• _Required action A_: Please reproduce the part of the review on English music that opens with the words containing "At any rate, except" and closes with "truly good music.".

• _Passage provided_:
# # # #
Notes of an Amateur: Rubbra, Beethoven, and Music@Menlo, 2009.
by Bob Neill

 

Rubbra, String Quartets 1-4. The Dante Quartet. Dutton Laboratories. LX Box 2010.

The English have taken a long time to accommodate modernism and have never been entirely comfortable with it. Britten is about as far as they were able to go with any enthusiasm for much of the twentieth century. It's probably too soon to say whether the recent prominence of Thomas Adès and increased acceptance of the likes of Michael Tippett, Peter Maxwell Davies, Harrison Birtwhistle, Brian Ferneyhough, and John Pickard signals a change; but if the annual Aldeburgh Festival has any real influence beyond Suffolk, perhaps.

At any rate, except for Britten and some interesting exceptions like Elizabeth Maconchy, who (quietly) wrote thirteen variously compelling modernist string quartets between 1932 and 1984, English music for the greater part of the twentieth century was stubbornly pre-modernist, exploring ways to keep the familiar world of late romanticism alive in a world that, at least at the level of high culture, had largely passed it by. The good news for music history is that some of the conservative forces produced some truly good music.
# # # #
• _Dataset excerpts_:
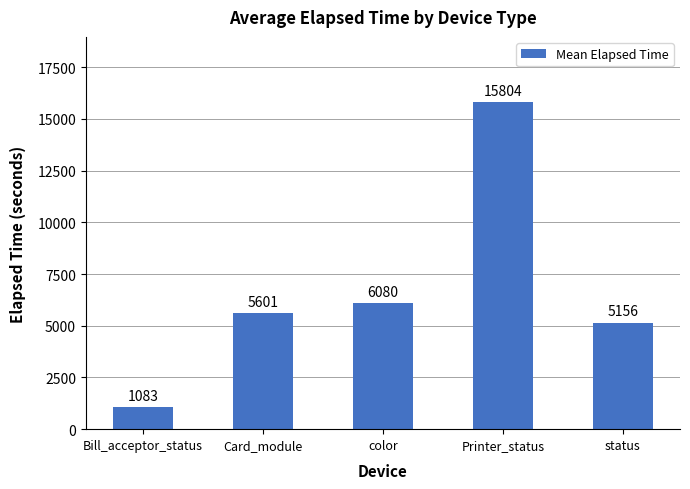

What is the difference between the values at Bill_acceptor_status and color?

4996.6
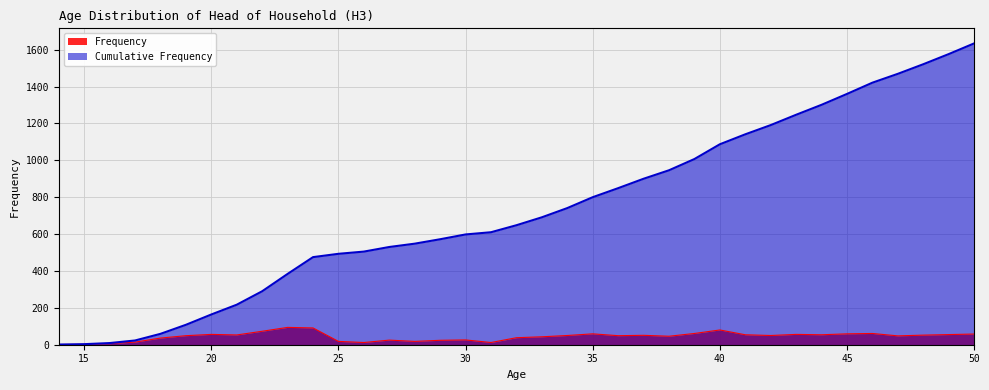

Between 29 and 36, which is larger?

36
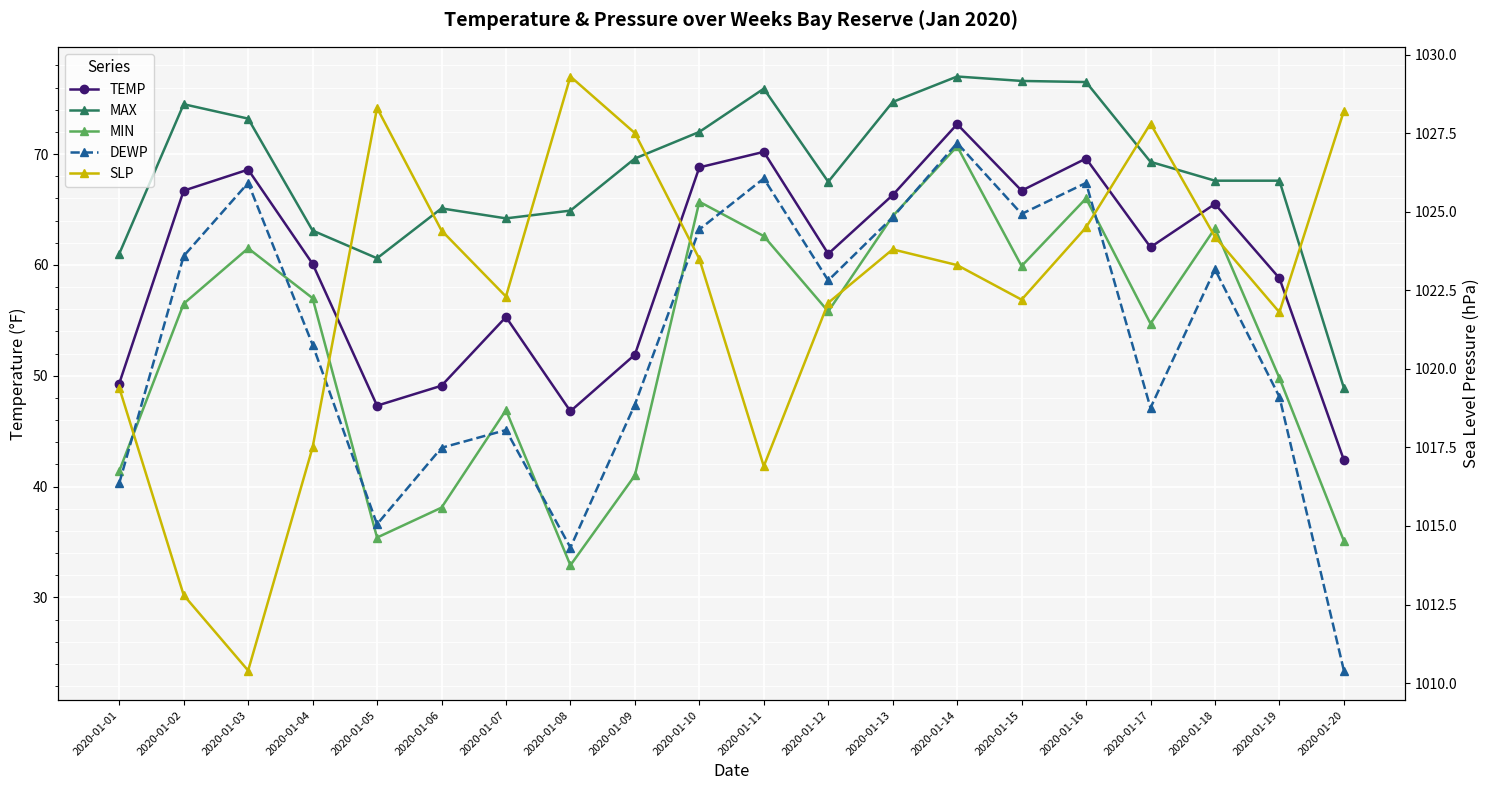

Rank the series at 2020-01-15 from lowest to highest value.

MIN, DEWP, TEMP, MAX, SLP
# # # #
• _Required action B_: Among the rows, take the part that opens with the line containing "Between 29 and 36, which is larger?" and closes with the final line of the rows. Return only that part with "larger" replaced by "greater", all else unchanged and the pictures left out.

• _Your solution A_:
At any rate, except for Britten and some interesting exceptions like Elizabeth Maconchy, who (quietly) wrote thirteen variously compelling modernist string quartets between 1932 and 1984, English music for the greater part of the twentieth century was stubbornly pre-modernist, exploring ways to keep the familiar world of late romanticism alive in a world that, at least at the level of high culture, had largely passed it by. The good news for music history is that some of the conservative forces produced some truly good music.

• _Your solution B_:
Between 29 and 36, which is greater?

36

Rank the series at 2020-01-15 from lowest to highest value.

MIN, DEWP, TEMP, MAX, SLP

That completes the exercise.